La violence allemande continue à Bruxelles, 12 au 16 novembre 1918

Le 12 novembre 1918, les Bruxellois apprennent par la presse que l'Armistice a été signé et que la guerre est terminée. Les habitants sont heureux, soulagés, mais en même temps leur ville est toujours occupée par les Allemands, qui tentent par tous les moyens de fraterniser avec la population. Malgré les mots d'ordre du P.O.B. et de la Conférence des Bourgmestres, demandant à la population de rester calme et de ne pas fraterniser avec l'ennemi, certains Bruxellois et membres du P.O.B. favorables aux idées bolcheviques répondent positivement au rapprochement avec les soldats révolutionnaires.

Les jours suivant l’annonce de l’armistice sont caractérisés par la recrudescence des actes de violence. Le 12 novembre 1918 une banque connue à Bruxelles, la Banque Allard fut dévalisée par 6 soldats allemands. Ils ont emporté 63.650 marks qui se trouvaient en caisse et encore 51.860 marks que rapportait précisément un encaisseur. Ils ont prétendu agir au nom du gouvernement allemand en garantie des pillages éventuels. Ces mêmes soldats ont volé 12.000 marks et des titres rue de la Loi. Ailleurs en ville d'autres cas de violence et de pillages sont signalés : rue Royale, boulevard du Nord, rue du Colombier, de nombreuses maisons et magasins ont été pillés sous le même prétexte. Des centaines de milliers de marks en argent et en titres, plus de  25.000 francs de bijoux ont été dérobés.

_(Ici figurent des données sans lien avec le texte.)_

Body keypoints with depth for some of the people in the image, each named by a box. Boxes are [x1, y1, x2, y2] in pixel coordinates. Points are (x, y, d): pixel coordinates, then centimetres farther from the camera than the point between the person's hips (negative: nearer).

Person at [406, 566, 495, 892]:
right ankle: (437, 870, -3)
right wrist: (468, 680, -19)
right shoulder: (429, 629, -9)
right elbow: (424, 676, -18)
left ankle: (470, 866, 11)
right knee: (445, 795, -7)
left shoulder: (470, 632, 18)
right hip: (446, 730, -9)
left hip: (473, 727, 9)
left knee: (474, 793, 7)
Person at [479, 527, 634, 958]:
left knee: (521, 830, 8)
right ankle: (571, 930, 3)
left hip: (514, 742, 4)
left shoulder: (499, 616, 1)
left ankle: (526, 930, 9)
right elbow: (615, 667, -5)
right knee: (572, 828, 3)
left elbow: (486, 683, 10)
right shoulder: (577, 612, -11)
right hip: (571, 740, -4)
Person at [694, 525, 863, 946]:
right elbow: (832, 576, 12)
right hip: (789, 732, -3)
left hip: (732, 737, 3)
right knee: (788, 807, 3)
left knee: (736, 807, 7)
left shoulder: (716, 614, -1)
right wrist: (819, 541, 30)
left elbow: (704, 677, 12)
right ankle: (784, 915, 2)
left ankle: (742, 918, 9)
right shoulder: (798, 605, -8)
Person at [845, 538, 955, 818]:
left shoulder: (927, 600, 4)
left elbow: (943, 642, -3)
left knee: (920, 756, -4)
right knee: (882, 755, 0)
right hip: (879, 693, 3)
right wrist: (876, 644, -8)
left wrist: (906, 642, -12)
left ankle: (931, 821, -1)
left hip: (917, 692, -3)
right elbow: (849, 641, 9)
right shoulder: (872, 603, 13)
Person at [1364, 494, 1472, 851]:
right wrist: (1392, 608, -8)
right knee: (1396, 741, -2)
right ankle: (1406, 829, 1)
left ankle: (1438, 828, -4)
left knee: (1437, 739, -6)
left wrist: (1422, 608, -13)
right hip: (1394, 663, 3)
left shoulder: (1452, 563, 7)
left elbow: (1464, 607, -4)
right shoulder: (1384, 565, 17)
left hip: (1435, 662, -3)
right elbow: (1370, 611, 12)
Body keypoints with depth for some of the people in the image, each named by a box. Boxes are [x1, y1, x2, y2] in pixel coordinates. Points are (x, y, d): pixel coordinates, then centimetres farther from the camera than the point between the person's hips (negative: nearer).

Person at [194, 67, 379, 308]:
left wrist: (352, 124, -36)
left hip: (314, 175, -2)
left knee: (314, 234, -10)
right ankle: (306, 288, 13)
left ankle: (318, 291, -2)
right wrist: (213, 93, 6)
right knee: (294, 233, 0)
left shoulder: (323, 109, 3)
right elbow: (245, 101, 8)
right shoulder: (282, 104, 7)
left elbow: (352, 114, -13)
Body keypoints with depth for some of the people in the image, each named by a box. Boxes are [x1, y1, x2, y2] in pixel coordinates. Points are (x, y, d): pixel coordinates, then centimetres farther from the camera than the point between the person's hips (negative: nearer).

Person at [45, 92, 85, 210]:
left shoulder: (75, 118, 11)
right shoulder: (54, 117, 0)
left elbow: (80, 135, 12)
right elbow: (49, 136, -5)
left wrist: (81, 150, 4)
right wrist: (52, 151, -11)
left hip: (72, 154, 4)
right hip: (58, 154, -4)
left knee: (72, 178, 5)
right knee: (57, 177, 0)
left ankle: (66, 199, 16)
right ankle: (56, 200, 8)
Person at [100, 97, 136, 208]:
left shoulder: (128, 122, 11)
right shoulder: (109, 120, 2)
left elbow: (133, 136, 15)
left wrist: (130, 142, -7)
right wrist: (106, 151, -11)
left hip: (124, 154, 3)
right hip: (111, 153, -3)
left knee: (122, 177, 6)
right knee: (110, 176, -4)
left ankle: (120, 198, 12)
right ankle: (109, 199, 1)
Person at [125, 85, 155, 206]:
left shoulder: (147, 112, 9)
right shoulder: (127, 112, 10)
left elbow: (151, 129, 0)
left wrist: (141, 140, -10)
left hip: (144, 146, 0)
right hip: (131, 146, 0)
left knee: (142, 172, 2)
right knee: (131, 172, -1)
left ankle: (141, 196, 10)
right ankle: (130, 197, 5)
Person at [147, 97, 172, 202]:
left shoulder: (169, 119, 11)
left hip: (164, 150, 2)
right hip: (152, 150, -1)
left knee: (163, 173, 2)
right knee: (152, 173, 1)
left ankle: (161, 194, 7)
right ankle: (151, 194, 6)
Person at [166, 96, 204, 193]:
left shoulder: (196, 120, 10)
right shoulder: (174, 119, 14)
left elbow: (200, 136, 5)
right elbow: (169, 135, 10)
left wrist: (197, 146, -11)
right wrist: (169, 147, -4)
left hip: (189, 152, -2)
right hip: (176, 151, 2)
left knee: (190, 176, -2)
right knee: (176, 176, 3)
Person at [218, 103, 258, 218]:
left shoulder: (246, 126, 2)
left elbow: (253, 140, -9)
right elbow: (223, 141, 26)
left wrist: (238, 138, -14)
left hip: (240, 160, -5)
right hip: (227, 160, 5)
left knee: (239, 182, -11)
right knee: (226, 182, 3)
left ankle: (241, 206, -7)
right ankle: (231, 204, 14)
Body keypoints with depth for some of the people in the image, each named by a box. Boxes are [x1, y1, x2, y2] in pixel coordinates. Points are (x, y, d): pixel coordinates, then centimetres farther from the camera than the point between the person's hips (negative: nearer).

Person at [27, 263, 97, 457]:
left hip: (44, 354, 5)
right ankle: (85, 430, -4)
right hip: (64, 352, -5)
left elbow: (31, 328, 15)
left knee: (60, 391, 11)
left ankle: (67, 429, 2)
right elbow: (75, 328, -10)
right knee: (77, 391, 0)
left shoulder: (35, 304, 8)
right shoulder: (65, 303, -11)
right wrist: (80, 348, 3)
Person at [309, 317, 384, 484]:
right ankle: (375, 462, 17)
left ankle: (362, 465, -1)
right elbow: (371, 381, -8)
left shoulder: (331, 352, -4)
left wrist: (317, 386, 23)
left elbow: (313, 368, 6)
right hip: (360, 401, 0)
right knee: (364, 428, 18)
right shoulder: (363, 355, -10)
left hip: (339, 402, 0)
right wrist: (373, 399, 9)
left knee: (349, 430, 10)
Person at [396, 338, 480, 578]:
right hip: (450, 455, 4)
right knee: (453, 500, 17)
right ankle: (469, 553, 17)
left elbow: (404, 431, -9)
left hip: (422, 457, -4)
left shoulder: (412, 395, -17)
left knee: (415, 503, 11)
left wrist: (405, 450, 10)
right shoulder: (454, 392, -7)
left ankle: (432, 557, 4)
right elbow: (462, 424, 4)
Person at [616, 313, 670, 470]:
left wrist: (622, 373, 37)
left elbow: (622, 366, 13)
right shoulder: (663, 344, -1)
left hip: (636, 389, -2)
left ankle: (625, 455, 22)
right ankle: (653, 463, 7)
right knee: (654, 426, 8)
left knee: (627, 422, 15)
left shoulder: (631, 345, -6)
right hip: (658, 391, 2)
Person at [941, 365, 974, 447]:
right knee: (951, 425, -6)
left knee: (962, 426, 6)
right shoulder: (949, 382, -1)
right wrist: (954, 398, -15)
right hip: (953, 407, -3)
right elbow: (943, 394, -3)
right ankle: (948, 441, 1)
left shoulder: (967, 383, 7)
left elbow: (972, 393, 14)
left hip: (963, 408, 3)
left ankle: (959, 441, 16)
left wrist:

Le directeur de la Banque Allard a porté plainte à la police et auprès du Conseil des Soldats de Bruxelles. Mis au courant des faits, le Conseil des Soldats a d’abord nié la véracité des accusations prétendant qu’elles avaient été lancées par les ennemis de la révolution, mais ensuite il a dû se rendre à l'évidence et promettre de rembourser les sommes dérobées. D’après le Ministre des Pays-Bas à Bruxelles, Van Vollenhove, il avait bon espoir que l'autorité allemande allait indemniser les victimes et ferait garder les banques par la troupe.

Les Bruxellois ne sont plus en sécurité nulle part, d’après la Flandre Libérale des soldats-bandits entrent « dans les cafés et distilleries […], revolver au poing. Ils ont enjoint aux consommateurs civils de lever les mains et ont procédé à des fouilles en règle de tout le contenu de leurs poches, ce sous prétexte que des agressions auraient été dirigées par des bourgeois contre des militaires. L’argent, les billets de banque, les bijoux, porte-cigares, pipes formaient le véritable objet des recherches de ces soldats bandits. Tout cela a été subtilisé. »

Dans la nuit du 12 au 13 novembre des soldats ivres ont tiré sur des gardes communaux en poste à l’Hôtel de Ville sur la Grand-Place, sans faire de victimes. Les coupables ont été punis et des ordres ont été donnés pour que les soldats allemands respectent les gardes communaux bruxellois ! 

Afin d'éviter que les enfants courent de trop gros risques en allant à l'école, les directions d'école ont décidé de fermer les écoles jusqu'à nouvel ordre (le retour du Roi et des troupes belges et alliées).

Il faut absolument que le calme revienne en ville, il faut tout faire pour garantir la sécurité des habitants de Bruxelles. Le Conseil des Soldats de Bruxelles a demandé aux socialistes de la Maison du Peuple d’envoyer des délégués (député Wouters et l’échevin de la Ville de Bruxelles Pladet) pour discuter des mesures d’ordre à prendre. Au Sénat, le citoyen Freund désire ardemment que l’ordre soit maintenu et que les socialistes donnent un coup de main. Opposés à des patrouilles mixtes belgo-allemandes, la Maison du Peuple a fait affiché des appels au calme, car les mesures pour le maintien de l’ordre public est du ressort des autorités communales. Les bourgmestres de l’agglomération bruxelloise ont également affiché une proclamation appelant les citoyens de l’agglomération bruxelloise au calme et à ne pas créer d’incident. Dans l’éditorial du journal La Belgique, il est demandé à la population de ne pas chercher des ennuis et à éviter les endroits dangereux. Les manifestations de joie pourront avoir lieu plus tard, dans 15 jours, au retour des souverains et des troupes belges. Plus de morts stupides !! » 

L'échevin Lemonnier, bourgmestre ff. a même été jusqu'à menacer le Conseil des Soldats de prendre contact avec le maréchal Foch et de lui expliquer ce qui se passait exactement à Bruxelles, car les violences faites à la population civile et le fait d'occuper plus longtemps la capitale étaient contraires aux conditions de l'Armistice.

 L'ordre sera définitivement rétabli qu'après le départ des Allemands et l'entrée des troupes belges et alliées, vers le 15 - 16 novembre 1918.